Question: Two planets orbit the sun in circular orbits, with their radius of orbit as R1=R and R2=4R. Ratio of...

Question

Two planets orbit the sun in circular orbits, with their radius of orbit as R1=R and R2=4R. Ratio of their periods (T1/T2) around the sun will be

Answer 1

Solution

The problem involves two planets orbiting the Sun in circular orbits. We are given the radii of their orbits and asked to find the ratio of their periods. This can be solved using Kepler's Third Law of Planetary Motion.

Kepler's Third Law:

Kepler's Third Law states that the square of the orbital period (T) of a planet is directly proportional to the cube of the semi-major axis (a) of its orbit. For a circular orbit, the semi-major axis is equal to the radius (R) of the orbit.

Mathematically, this can be expressed as:

$T^2 \propto R^3$

Or, $T^2 = kR^3$ , where k is a constant that depends on the mass of the central body (the Sun in this case).

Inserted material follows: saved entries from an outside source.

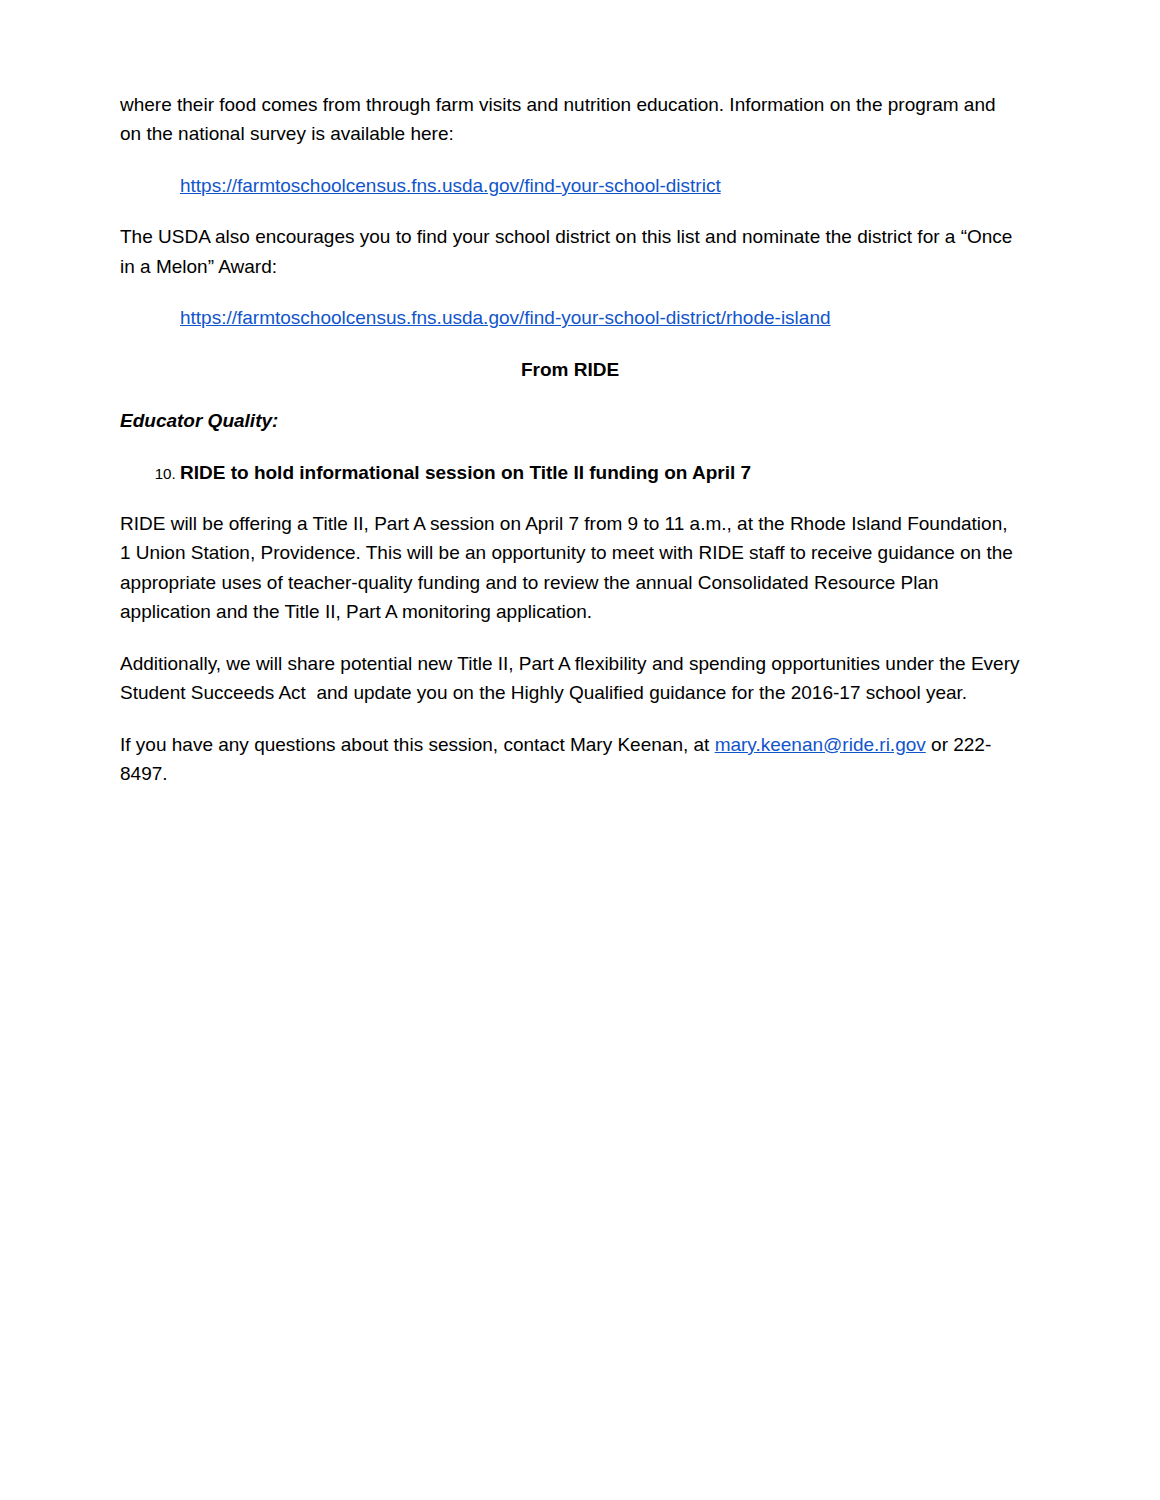where their food comes from through farm visits and nutrition education. Information on the program and on the national survey is available here:
https://farmtoschoolcensus.fns.usda.gov/find-your-school-district
The USDA also encourages you to find your school district on this list and nominate the district for a “Once in a Melon” Award:
https://farmtoschoolcensus.fns.usda.gov/find-your-school-district/rhode-island
From RIDE
Educator Quality:
RIDE to hold informational session on Title II funding on April 7
RIDE will be offering a Title II, Part A session on April 7 from 9 to 11 a.m., at the Rhode Island Foundation, 1 Union Station, Providence. This will be an opportunity to meet with RIDE staff to receive guidance on the appropriate uses of teacher-quality funding and to review the annual Consolidated Resource Plan application and the Title II, Part A monitoring application.
Additionally, we will share potential new Title II, Part A flexibility and spending opportunities under the Every Student Succeeds Act and update you on the Highly Qualified guidance for the 2016-17 school year.
If you have any questions about this session, contact Mary Keenan, at mary.keenan@ride.ri.gov or 222-8497.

Applying the Law to the Given Planets:

Let $T_1$ and $T_2$ be the periods of the two planets, and $R_1$ and $R_2$ be their respective orbital radii.

Given:

$R_1 = R$ $R_2 = 4R$

For the first planet:

$T_1^2 = kR_1^3$ $T_1^2 = k(R)^3$ $T_1^2 = kR^3 \quad (1)$

For the second planet:

$T_2^2 = kR_2^3$ $T_2^2 = k(4R)^3$ $T_2^2 = k(64R^3) \quad (2)$

Finding the Ratio of Periods ( $T_1/T_2$ ):

To find the ratio $T_1/T_2$ , we divide equation (1) by equation (2):

$\frac{T_1^2}{T_2^2} = \frac{kR^3}{k(64R^3)}$

The constant 'k' and $R^3$ cancel out:

$\frac{T_1^2}{T_2^2} = \frac{1}{64}$

Now, take the square root of both sides to find the ratio $T_1/T_2$ :

$\sqrt{\frac{T_1^2}{T_2^2}} = \sqrt{\frac{1}{64}}$

$\frac{T_1}{T_2} = \frac{1}{8}$

The ratio of their periods ( $T_1/T_2$ ) is 1/8.